━━ PROVIDED RECORDS ━━

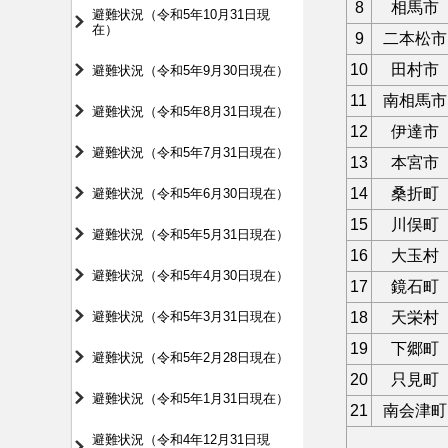
8
相馬市
避難状況（令和5年10月31日現
在）
9
二本松市
10
田村市
避難状況（令和5年9月30日現在）
11
南相馬市
避難状況（令和5年8月31日現在）
12
伊達市
避難状況（令和5年7月31日現在）
13
本宮市
14
桑折町
避難状況（令和5年6月30日現在）
15
川俣町
避難状況（令和5年5月31日現在）
16
大玉村
避難状況（令和5年4月30日現在）
17
鏡石町
避難状況（令和5年3月31日現在）
18
天栄村
19
下郷町
避難状況（令和5年2月28日現在）
20
只見町
避難状況（令和5年1月31日現在）
21
南会津町
避難状況（令和4年12月31日現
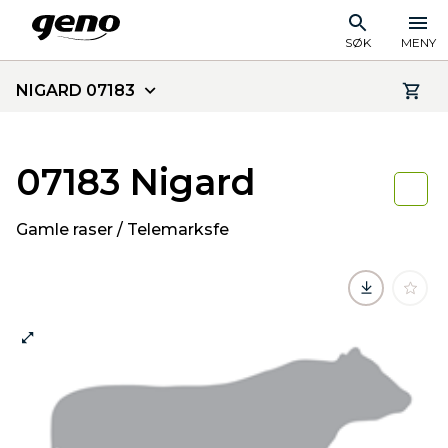
SØK
MENY
NIGARD 07183
07183 Nigard
Gamle raser / Telemarksfe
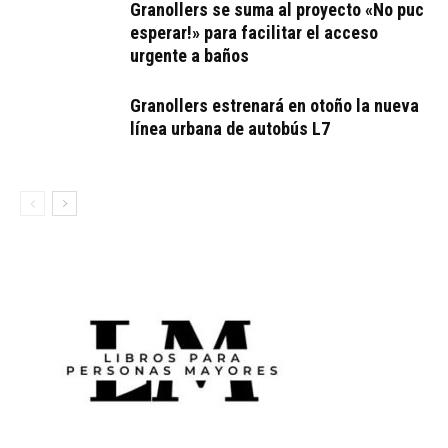
Granollers se suma al proyecto «No puc
esperar!» para facilitar el acceso
urgente a baños
Granollers estrenará en otoño la nueva
línea urbana de autobús L7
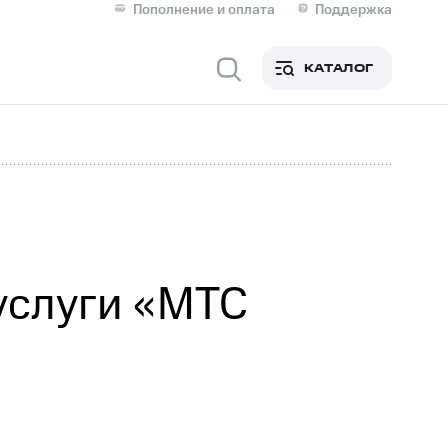
Пополнение и оплата
Поддержка
Скидка 30% на связь
Личные кабинеты
КАТАЛОГ
Мобильная связь
IM-карта для иностранцев
M
Для дома
услуги «МТС
Сервисы и подписки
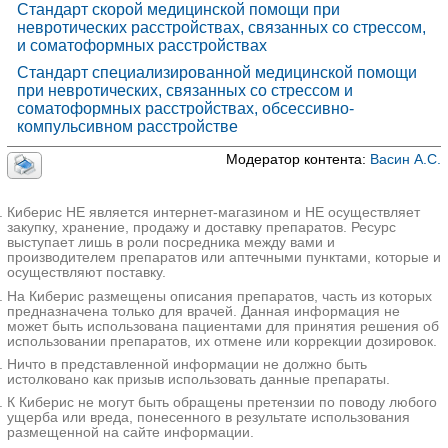
Стандарт скорой медицинской помощи при
невротических расстройствах, связанных со стрессом,
и соматоформных расстройствах
Стандарт специализированной медицинской помощи
при невротических, связанных со стрессом и
соматоформных расстройствах, обсессивно-
компульсивном расстройстве
Модератор контента:
Васин А.С.
Киберис НЕ является интернет-магазином и НЕ осуществляет
закупку, хранение, продажу и доставку препаратов. Ресурс
выступает лишь в роли посредника между вами и
производителем препаратов или аптечными пунктами, которые и
осуществляют поставку.
На Киберис размещены описания препаратов, часть из которых
предназначена только для врачей. Данная информация не
может быть использована пациентами для принятия решения об
использовании препаратов, их отмене или коррекции дозировок.
Ничто в представленной информации не должно быть
истолковано как призыв использовать данные препараты.
К Киберис не могут быть обращены претензии по поводу любого
ущерба или вреда, понесенного в результате использования
размещенной на сайте информации.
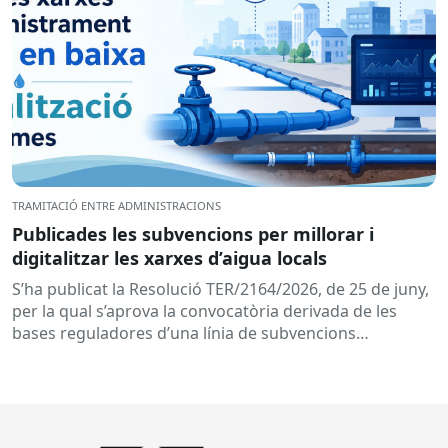
TRAMITACIÓ ENTRE ADMINISTRACIONS
Publicades les subvencions per millorar i
digitalitzar les xarxes d’aigua locals
S’ha publicat la Resolució TER/2164/2026, de 25 de juny,
per la qual s’aprova la convocatòria derivada de les
bases reguladores d’una línia de subvencions
adreçades als...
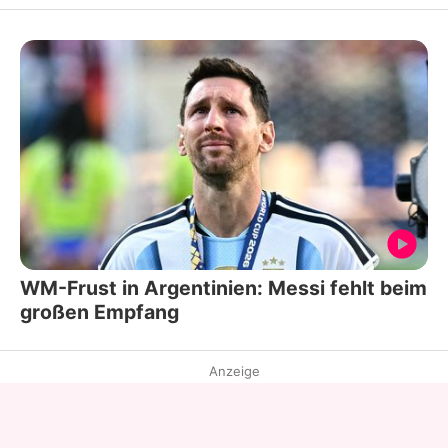
WM-Frust in Argentinien: Messi fehlt beim
großen Empfang
Anzeige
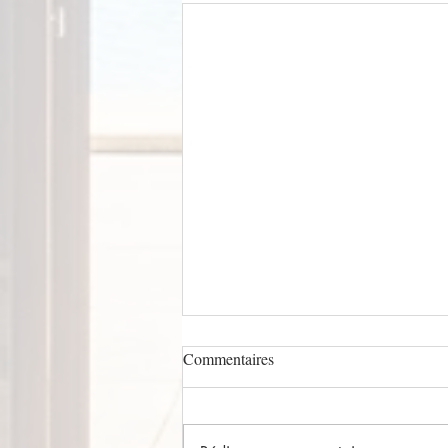
Commentaires
Le petit logis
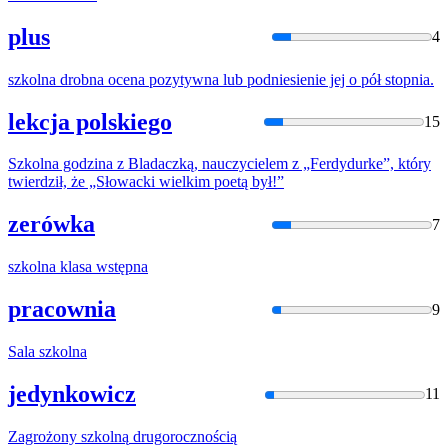
plus
4
szkolna
drobna ocena pozytywna lub podniesienie jej o pół stopnia.
lekcja polskiego
15
Szkolna
godzina z Bladaczką, nauczycielem z „Ferdydurke”, który
twierdził, że „Słowacki wielkim poetą był!”
zerówka
7
szkolna
klasa wstępna
pracownia
9
Sala
szkolna
jedynkowicz
11
Zagrożony
szkolną
drugorocznością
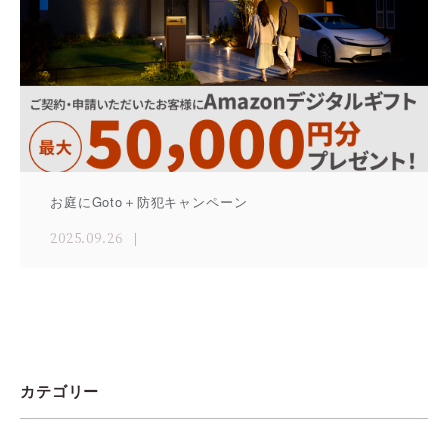
お庭にGoto＋防犯キャンペーン
2025.09.26
カテゴリー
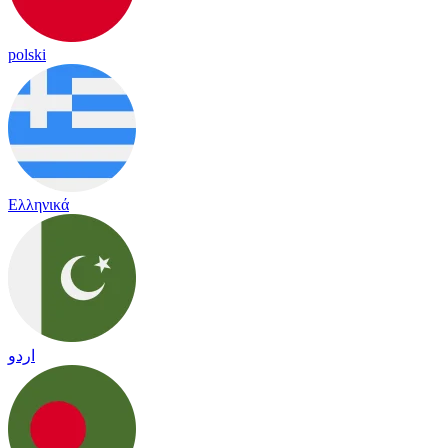
polski
Ελληνικά
اردو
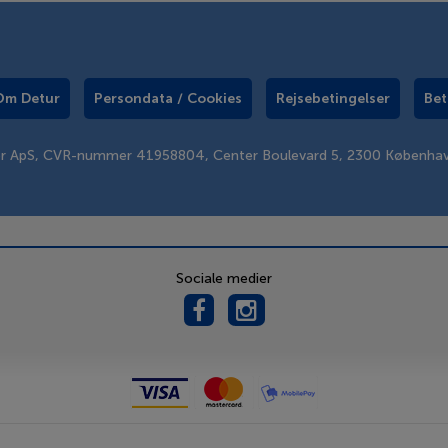
Om Detur
Persondata / Cookies
Rejsebetingelser
Bet
er ApS, CVR-nummer 41958804, Center Boulevard 5, 2300 Københa
Sociale medier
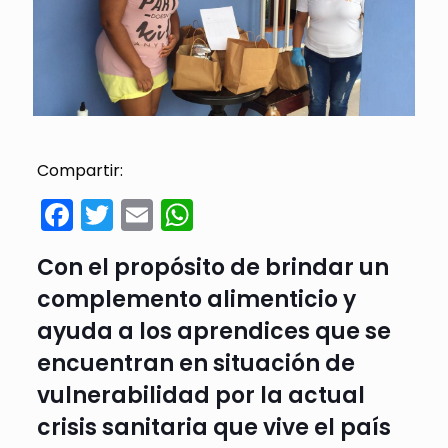
Compartir:
Facebook
Twitter
Email
WhatsApp
Con el propósito de brindar un
complemento alimenticio y
ayuda a los aprendices que se
encuentran en situación de
vulnerabilidad por la actual
crisis sanitaria que vive el país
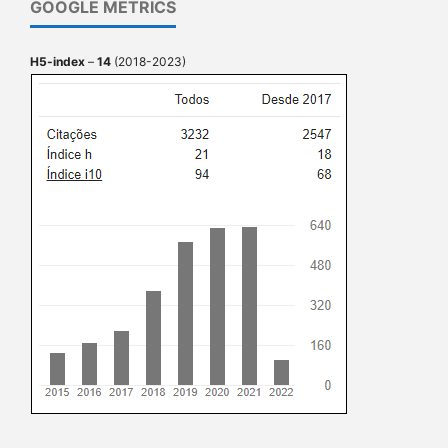
GOOGLE METRICS
H5-index
–
14
(2018-2023)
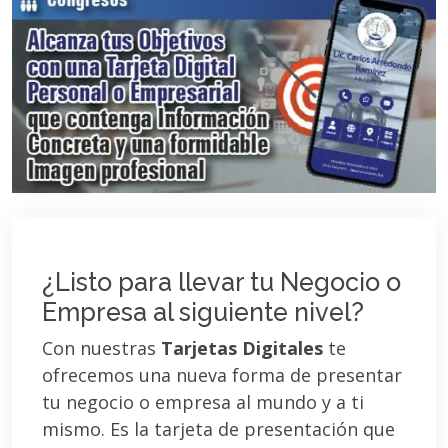
¿Listo para llevar tu Negocio o
Empresa al siguiente nivel?
Con nuestras
Tarjetas Digitales
te
ofrecemos una nueva forma de presentar
tu negocio o empresa al mundo y a ti
mismo. Es la tarjeta de presentación que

━━━

Reproduce, line for line, the text read from all of the records above, leaving the pictures out of your answer.

8
相馬市
避難状況（令和5年10月31日現
在）
9
二本松市
10
田村市
避難状況（令和5年9月30日現在）
11
南相馬市
避難状況（令和5年8月31日現在）
12
伊達市
避難状況（令和5年7月31日現在）
13
本宮市
14
桑折町
避難状況（令和5年6月30日現在）
15
川俣町
避難状況（令和5年5月31日現在）
16
大玉村
避難状況（令和5年4月30日現在）
17
鏡石町
避難状況（令和5年3月31日現在）
18
天栄村
19
下郷町
避難状況（令和5年2月28日現在）
20
只見町
避難状況（令和5年1月31日現在）
21
南会津町
避難状況（令和4年12月31日現
SØK
MENY
NIGARD 07183
07183 Nigard
Gamle raser / Telemarksfe
Granollers se suma al proyecto «No puc
esperar!» para facilitar el acceso
urgente a baños
Granollers estrenará en otoño la nueva
línea urbana de autobús L7
Пополнение и оплата
Поддержка
Скидка 30% на связь
Личные кабинеты
КАТАЛОГ
Мобильная связь
IM-карта для иностранцев
M
Для дома
услуги «МТС
Сервисы и подписки
Стандарт скорой медицинской помощи при
невротических расстройствах, связанных со стрессом,
и соматоформных расстройствах
Стандарт специализированной медицинской помощи
при невротических, связанных со стрессом и
соматоформных расстройствах, обсессивно-
компульсивном расстройстве
Модератор контента:
Васин А.С.
Киберис НЕ является интернет-магазином и НЕ осуществляет
закупку, хранение, продажу и доставку препаратов. Ресурс
выступает лишь в роли посредника между вами и
производителем препаратов или аптечными пунктами, которые и
осуществляют поставку.
На Киберис размещены описания препаратов, часть из которых
предназначена только для врачей. Данная информация не
может быть использована пациентами для принятия решения об
использовании препаратов, их отмене или коррекции дозировок.
Ничто в представленной информации не должно быть
истолковано как призыв использовать данные препараты.
К Киберис не могут быть обращены претензии по поводу любого
ущерба или вреда, понесенного в результате использования
размещенной на сайте информации.
TRAMITACIÓ ENTRE ADMINISTRACIONS
Publicades les subvencions per millorar i
digitalitzar les xarxes d’aigua locals
S’ha publicat la Resolució TER/2164/2026, de 25 de juny,
per la qual s’aprova la convocatòria derivada de les
bases reguladores d’una línia de subvencions
adreçades als...
WM-Frust in Argentinien: Messi fehlt beim
großen Empfang
Anzeige
Commentaires
Le petit logis
plus
4
szkolna
drobna ocena pozytywna lub podniesienie jej o pół stopnia.
lekcja polskiego
15
Szkolna
godzina z Bladaczką, nauczycielem z „Ferdydurke”, który
twierdził, że „Słowacki wielkim poetą był!”
zerówka
7
szkolna
klasa wstępna
pracownia
9
Sala
szkolna
jedynkowicz
11
Zagrożony
szkolną
drugorocznością
お庭にGoto＋防犯キャンペーン
2025.09.26
カテゴリー
polski
Ελληνικά
اردو
Om Detur
Persondata / Cookies
Rejsebetingelser
Bet
er ApS, CVR-nummer 41958804, Center Boulevard 5, 2300 Københa
Sociale medier
Compartir:
Facebook
Twitter
Email
WhatsApp
Con el propósito de brindar un
complemento alimenticio y
ayuda a los aprendices que se
encuentran en situación de
vulnerabilidad por la actual
crisis sanitaria que vive el país
GOOGLE METRICS
H5-index
–
14
(2018-2023)
¿Listo para llevar tu Negocio o
Empresa al siguiente nivel?
Con nuestras
Tarjetas Digitales
te
ofrecemos una nueva forma de presentar
tu negocio o empresa al mundo y a ti
mismo. Es la tarjeta de presentación que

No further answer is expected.